Background: The clinical outcomes of hepatitis C infection in kidney transplantation and maintenance dialysis patients remain controversial. Here, we conducted a systematic review and meta-analysis that aimed at comparing 5-year mortality rates between waiting list and kidney transplantation patients with hepatitis C infections.
Methods: We searched Medline, EMBASE, and Scopus databases published since inception to June 2011 and found nine studies with 1734 patients who were eligible for pooling. Eligible studies were cohort studies that analyzed adult end-stage renal disease patients with hepatitis C virus infection and compared death rates between waiting list and kidney transplantation. The crude risk ratio of death along with its 95% confidence interval was estimated for each study.

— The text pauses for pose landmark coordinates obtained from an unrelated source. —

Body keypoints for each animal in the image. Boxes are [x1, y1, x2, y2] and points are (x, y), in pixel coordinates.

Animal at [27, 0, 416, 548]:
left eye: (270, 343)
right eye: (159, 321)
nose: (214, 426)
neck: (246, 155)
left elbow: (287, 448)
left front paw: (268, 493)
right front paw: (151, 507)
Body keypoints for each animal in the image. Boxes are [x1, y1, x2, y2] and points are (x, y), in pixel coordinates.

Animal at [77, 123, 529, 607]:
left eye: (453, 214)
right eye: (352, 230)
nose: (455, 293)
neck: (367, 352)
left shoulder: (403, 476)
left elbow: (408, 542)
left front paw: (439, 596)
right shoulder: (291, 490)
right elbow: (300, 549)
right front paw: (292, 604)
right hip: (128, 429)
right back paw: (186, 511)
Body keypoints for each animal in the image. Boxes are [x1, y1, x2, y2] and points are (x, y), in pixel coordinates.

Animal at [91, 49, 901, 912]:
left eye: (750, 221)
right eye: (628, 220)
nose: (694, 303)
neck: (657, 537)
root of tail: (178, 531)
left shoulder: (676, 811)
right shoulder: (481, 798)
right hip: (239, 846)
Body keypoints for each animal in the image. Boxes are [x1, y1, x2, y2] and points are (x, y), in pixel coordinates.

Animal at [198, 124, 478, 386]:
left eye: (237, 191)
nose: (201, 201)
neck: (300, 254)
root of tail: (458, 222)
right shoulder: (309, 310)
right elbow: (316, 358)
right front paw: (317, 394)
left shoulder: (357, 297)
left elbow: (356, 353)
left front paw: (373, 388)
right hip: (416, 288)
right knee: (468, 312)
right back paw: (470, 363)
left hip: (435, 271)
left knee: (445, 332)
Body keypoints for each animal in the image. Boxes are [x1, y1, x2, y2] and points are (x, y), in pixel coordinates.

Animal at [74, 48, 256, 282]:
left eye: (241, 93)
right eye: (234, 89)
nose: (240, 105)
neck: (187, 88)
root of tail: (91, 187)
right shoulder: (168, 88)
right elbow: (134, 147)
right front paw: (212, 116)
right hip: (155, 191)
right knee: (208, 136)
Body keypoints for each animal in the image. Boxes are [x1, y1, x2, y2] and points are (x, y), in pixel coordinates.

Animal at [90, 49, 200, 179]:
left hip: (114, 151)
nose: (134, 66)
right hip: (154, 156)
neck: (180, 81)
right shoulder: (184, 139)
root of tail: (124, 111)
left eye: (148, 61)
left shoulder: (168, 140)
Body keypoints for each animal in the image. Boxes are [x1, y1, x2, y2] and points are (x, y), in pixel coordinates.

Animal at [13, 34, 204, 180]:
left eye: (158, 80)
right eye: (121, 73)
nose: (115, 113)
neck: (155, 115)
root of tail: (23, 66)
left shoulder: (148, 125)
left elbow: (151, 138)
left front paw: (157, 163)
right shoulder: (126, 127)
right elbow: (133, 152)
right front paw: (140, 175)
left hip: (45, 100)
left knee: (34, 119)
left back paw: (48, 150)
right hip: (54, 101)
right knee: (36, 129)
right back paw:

Data were independently extracted by two reviewers.
Results: The pooled risk ratio of death at 5 years by using a random-effect model was 2.19 (95% confidence interval, 1.50–3.20), which significantly favored the kidney transplantation when compared with the waiting list. There was evidence of heterogeneity of death rates across studies (χ2=22.6; df=8; P=0.004). From the metaregression model, age and male gender could be the source of heterogeneity or variation of treatment effects. A major cause of death in the waiting list was cardiovascular diseases, whereas infection was a major cause in the transplant group. There was no evidence of publication bias suggested by an Egger test.
Conclusions: This systematic review suggested that hepatitis C virus–infected patients who remain on dialysis are at higher risk of death when compared with those who received kidney transplantations.